A observação e os mistérios do
céu contemplam a base do conhecimento da maioria dos povos da antiguidade. Esses
registros dos fenômenos celestes foram impulsionados pela influência das
estações do ano e das variações do clima sobre a fauna e a flora – desde os
primórdios tais fenômenos cíclicos controlam atividades como caça, coleta e
lavoura. O dia e a noite, a compreensão
das movimentações do sol e das fases da lua, além da percepção da localização
das constelações, sempre auxiliaram nossa sobrevivência.
No entanto, esse ciclo
harmonioso que a maioria dos povos buscavam nos céus era quebrado com a chegada
de um eclipse. Tal evento simbolizava o caos e a ruptura do equilíbrio.
Fenômeno constantemente ligado aos mitos de destruição do mundo. Assim, diversas
culturas simbolizavam os eclipses solares ou lunares com uma imensa criatura
monstruosa devorando o sol ou a lua. A exemplo dos lobos gigantes Hati e Sköll,
perseguidores e devoradores da lua e do sol – respectivamente –, que são peças-chave
do Ragnarök, o fim do mundo na mitologia nórdica.
Em terras sul-americanas a
conexão entre criaturas catastróficas e eclipses também ocorre. O folclorista
norte-americano James Deutsch, em seu artigo “Swallowing the Sun: Folk Stories
about the Solar Eclipse”, publicado em 2017, narra uma crença do povo Apopocúva-Guarani
do Brasil e do leste do Paraguai, na qual dizem que os eclipses solares são
causados pelo Morcego Eterno ou pela Onça Celeste – seres mitológicos extremamente
poderosos e devastadores.
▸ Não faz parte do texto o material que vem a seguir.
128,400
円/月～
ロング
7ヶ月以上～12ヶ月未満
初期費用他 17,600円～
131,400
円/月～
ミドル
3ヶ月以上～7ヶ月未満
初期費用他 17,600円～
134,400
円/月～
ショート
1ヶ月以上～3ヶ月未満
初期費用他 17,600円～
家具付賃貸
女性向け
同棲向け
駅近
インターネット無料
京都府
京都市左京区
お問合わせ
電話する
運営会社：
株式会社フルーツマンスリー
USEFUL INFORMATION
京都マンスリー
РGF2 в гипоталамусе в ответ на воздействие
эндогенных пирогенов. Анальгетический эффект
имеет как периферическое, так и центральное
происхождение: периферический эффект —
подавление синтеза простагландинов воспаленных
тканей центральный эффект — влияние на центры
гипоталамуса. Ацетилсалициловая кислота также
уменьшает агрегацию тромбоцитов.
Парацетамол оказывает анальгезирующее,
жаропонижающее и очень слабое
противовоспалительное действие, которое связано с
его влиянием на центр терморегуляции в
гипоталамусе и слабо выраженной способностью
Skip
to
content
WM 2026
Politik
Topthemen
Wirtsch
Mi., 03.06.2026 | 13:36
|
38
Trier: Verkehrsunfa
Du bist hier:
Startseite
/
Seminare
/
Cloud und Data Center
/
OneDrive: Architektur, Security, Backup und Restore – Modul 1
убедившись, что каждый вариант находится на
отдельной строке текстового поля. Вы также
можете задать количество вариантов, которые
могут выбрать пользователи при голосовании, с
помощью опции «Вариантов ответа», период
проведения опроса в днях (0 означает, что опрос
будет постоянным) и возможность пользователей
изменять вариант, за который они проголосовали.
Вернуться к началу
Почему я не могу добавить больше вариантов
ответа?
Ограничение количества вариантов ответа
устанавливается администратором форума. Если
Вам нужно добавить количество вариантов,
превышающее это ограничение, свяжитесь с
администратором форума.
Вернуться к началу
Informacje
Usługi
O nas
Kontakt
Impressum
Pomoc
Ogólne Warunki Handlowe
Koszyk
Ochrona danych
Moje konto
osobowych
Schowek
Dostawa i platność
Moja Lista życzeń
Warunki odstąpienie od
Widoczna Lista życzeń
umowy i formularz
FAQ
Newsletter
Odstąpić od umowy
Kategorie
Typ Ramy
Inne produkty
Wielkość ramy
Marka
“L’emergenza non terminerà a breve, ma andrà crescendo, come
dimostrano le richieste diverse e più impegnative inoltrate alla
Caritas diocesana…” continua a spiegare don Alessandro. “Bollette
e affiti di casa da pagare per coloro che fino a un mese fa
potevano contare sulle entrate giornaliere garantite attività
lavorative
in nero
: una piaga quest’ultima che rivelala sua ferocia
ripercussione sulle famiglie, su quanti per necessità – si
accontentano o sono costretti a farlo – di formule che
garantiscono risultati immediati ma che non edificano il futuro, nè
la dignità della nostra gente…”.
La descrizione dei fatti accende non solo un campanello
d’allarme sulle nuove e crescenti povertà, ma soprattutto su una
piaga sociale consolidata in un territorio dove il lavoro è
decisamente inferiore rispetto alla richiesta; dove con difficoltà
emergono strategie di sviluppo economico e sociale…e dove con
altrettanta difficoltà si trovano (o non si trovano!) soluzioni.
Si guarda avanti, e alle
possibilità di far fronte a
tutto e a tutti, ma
Acreditam que chegará o dia em que essas duas
entidades destruirão as estrelas e a humanidade, desencadeando o fim do mundo. O
premiado cientista brasileiro Germano Bruno Afonso, físico e astrônomo,
especialista em arqueoastronomia e estudioso das constelações indígenas, em seu
artigo “Saberes astronômicos dos tupinambás do Maranhão”, publicado em 2012, também
fala em tom apocalíptico sobre a temida Onça Celeste, trazendo complementos à
lenda.
A Onça Celeste é um espírito maligno da Mitologia
Tupi-Guarani, entidade calamitosa relacionada aos eclipses. Causadora da
escuridão e de incalculáveis pavores, a Onça Celeste é representada como uma criatura
colossal de cor e aura azuladas, um ser primordial de dimensões inconcebíveis, tão
titânico que seu olho direito é representado pelas estrelas vermelhas de
Antares, da constelação de Escorpião, e de Aldebaran, da constelação de Touro. Essas
constelações ficam em oposição no zodíaco; declarando a vastidão da entidade que
se localiza em dois lugares opostos do céu.
É dito que a Onça Celeste está sempre perseguindo os irmãos
Guaraci e Jaci (sol e lua), que a importunam desde os princípios do espaço e do
tempo, praticando diversas traquinagens contra ela. A fera azul e impiedosa
transforma os céus em seu terreno de caça, abocanhando e arrancando pedaços de
Jaci – dilacerações manifestas nas fases da lua. O eclipse lunar é a
consequência fatal das vezes que a Onça Celeste consegue devorá-la por completo,
enquanto os fenômenos que invocam um luar avermelhado são o próprio sangue de
Jaci. No entanto, Guaraci sempre ressuscita e salva sua entidade irmã, fazendo
a lua ressurgir gloriosamente.
Porém, mesmo com as astutas
intervenções de Guaraci, um medo ainda paira sobre os Tupis-Guaranis. Temem o
dia em que a Onça Celeste, após banquetear-se de Jaci, também consiga devorar o
sagaz irmão, ocasionando seu reinado de destruição. Então, neste caso, para
evitar que a Terra seja coberta pela mais perturbadora tenebrosidade total, os indígenas
fazem uma tremenda barulheira durante os eclipses, tentando espantar a entidade
maléfica antes que ela também devore o sol – erradicando a luz e trazendo o fim do mundo.
Gostei do artigo. Obrigado pela informação útil. Seria interessante também citar a fonte onde encontrou a informação.